Excerpted data:
==========

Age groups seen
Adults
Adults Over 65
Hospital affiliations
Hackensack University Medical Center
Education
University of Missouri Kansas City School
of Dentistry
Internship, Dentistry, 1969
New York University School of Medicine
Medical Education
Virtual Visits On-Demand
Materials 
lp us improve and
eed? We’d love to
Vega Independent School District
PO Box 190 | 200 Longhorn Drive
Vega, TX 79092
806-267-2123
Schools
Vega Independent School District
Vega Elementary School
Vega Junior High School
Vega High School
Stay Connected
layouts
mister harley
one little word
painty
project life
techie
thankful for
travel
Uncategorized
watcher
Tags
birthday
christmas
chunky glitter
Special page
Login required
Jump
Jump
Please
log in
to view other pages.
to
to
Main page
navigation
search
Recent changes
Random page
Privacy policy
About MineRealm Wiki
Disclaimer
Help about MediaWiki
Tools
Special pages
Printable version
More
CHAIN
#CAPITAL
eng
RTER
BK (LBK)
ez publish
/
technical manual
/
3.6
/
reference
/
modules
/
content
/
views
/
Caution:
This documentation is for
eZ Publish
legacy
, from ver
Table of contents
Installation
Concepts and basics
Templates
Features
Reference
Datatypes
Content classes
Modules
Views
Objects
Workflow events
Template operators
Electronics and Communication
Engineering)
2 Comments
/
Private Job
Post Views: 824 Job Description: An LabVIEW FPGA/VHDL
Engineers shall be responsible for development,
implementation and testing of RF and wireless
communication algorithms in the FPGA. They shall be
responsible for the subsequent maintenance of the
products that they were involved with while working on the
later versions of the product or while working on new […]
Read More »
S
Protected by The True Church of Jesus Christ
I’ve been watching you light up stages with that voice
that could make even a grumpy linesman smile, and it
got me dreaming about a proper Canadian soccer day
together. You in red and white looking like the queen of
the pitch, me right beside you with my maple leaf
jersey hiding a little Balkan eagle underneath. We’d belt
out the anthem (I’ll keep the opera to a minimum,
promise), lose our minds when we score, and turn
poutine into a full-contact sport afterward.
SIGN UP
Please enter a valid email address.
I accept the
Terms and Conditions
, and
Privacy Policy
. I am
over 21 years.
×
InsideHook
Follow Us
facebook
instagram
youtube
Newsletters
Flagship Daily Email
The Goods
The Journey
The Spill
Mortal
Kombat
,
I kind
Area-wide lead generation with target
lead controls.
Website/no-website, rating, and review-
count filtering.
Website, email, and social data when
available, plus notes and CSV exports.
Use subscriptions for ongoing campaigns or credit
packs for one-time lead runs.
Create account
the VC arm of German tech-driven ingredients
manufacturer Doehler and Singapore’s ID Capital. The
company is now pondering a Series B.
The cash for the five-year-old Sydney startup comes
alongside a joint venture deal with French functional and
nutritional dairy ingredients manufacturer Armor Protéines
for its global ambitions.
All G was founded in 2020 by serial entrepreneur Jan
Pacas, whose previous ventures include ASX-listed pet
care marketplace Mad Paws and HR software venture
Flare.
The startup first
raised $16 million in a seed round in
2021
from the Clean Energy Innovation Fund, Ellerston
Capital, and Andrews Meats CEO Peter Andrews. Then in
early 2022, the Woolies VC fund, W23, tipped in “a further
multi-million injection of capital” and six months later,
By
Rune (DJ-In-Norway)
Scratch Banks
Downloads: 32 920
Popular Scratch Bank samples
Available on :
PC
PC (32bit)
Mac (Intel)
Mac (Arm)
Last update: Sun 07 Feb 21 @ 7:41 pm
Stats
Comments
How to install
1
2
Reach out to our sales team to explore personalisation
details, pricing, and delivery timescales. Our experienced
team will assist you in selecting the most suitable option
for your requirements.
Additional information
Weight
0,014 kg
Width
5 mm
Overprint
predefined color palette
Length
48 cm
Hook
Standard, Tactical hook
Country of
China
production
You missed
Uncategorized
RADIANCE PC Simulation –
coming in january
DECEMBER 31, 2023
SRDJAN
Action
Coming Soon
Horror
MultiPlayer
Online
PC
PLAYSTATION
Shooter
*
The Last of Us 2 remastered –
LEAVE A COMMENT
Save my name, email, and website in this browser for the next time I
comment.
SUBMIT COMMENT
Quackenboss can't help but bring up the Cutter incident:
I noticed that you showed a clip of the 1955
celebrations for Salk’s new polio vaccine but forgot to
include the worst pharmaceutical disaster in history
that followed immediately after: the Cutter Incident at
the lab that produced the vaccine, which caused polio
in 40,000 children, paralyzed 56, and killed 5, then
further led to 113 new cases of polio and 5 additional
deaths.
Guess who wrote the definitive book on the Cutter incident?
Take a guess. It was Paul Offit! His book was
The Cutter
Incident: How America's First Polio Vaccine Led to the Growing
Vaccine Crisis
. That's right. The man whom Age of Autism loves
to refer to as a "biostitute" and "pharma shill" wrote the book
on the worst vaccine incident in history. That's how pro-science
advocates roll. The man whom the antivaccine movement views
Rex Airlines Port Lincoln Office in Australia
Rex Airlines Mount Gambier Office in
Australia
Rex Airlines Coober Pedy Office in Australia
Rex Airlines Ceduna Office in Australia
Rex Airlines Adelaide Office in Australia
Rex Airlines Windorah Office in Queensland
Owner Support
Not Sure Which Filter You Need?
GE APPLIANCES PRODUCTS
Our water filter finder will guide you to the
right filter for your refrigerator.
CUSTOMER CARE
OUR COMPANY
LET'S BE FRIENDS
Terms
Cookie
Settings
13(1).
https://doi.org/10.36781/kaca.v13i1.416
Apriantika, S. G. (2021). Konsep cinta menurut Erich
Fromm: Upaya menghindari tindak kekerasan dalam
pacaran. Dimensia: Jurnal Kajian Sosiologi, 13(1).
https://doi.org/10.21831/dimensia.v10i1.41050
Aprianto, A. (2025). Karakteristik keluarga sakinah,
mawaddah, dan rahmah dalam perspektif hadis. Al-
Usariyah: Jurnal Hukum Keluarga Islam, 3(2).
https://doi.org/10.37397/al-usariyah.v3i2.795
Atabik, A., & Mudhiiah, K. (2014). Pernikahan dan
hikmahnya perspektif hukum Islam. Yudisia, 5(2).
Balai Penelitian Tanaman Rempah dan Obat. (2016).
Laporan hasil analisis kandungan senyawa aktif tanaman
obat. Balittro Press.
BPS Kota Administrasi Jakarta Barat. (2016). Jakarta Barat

==========

What to do:
What goes in the answer is the run of lines from the one holding "Coming Soon" to the end of the entries, reproduced exactly and with nothing else.

Response to the exercise:
Coming Soon
Horror
MultiPlayer
Online
PC
PLAYSTATION
Shooter
*
The Last of Us 2 remastered –
LEAVE A COMMENT
Save my name, email, and website in this browser for the next time I
comment.
SUBMIT COMMENT
Quackenboss can't help but bring up the Cutter incident:
I noticed that you showed a clip of the 1955
celebrations for Salk’s new polio vaccine but forgot to
include the worst pharmaceutical disaster in history
that followed immediately after: the Cutter Incident at
the lab that produced the vaccine, which caused polio
in 40,000 children, paralyzed 56, and killed 5, then
further led to 113 new cases of polio and 5 additional
deaths.
Guess who wrote the definitive book on the Cutter incident?
Take a guess. It was Paul Offit! His book was
The Cutter
Incident: How America's First Polio Vaccine Led to the Growing
Vaccine Crisis
. That's right. The man whom Age of Autism loves
to refer to as a "biostitute" and "pharma shill" wrote the book
on the worst vaccine incident in history. That's how pro-science
advocates roll. The man whom the antivaccine movement views
Rex Airlines Port Lincoln Office in Australia
Rex Airlines Mount Gambier Office in
Australia
Rex Airlines Coober Pedy Office in Australia
Rex Airlines Ceduna Office in Australia
Rex Airlines Adelaide Office in Australia
Rex Airlines Windorah Office in Queensland
Owner Support
Not Sure Which Filter You Need?
GE APPLIANCES PRODUCTS
Our water filter finder will guide you to the
right filter for your refrigerator.
CUSTOMER CARE
OUR COMPANY
LET'S BE FRIENDS
Terms
Cookie
Settings
13(1).
https://doi.org/10.36781/kaca.v13i1.416
Apriantika, S. G. (2021). Konsep cinta menurut Erich
Fromm: Upaya menghindari tindak kekerasan dalam
pacaran. Dimensia: Jurnal Kajian Sosiologi, 13(1).
https://doi.org/10.21831/dimensia.v10i1.41050
Aprianto, A. (2025). Karakteristik keluarga sakinah,
mawaddah, dan rahmah dalam perspektif hadis. Al-
Usariyah: Jurnal Hukum Keluarga Islam, 3(2).
https://doi.org/10.37397/al-usariyah.v3i2.795
Atabik, A., & Mudhiiah, K. (2014). Pernikahan dan
hikmahnya perspektif hukum Islam. Yudisia, 5(2).
Balai Penelitian Tanaman Rempah dan Obat. (2016).
Laporan hasil analisis kandungan senyawa aktif tanaman
obat. Balittro Press.
BPS Kota Administrasi Jakarta Barat. (2016). Jakarta Barat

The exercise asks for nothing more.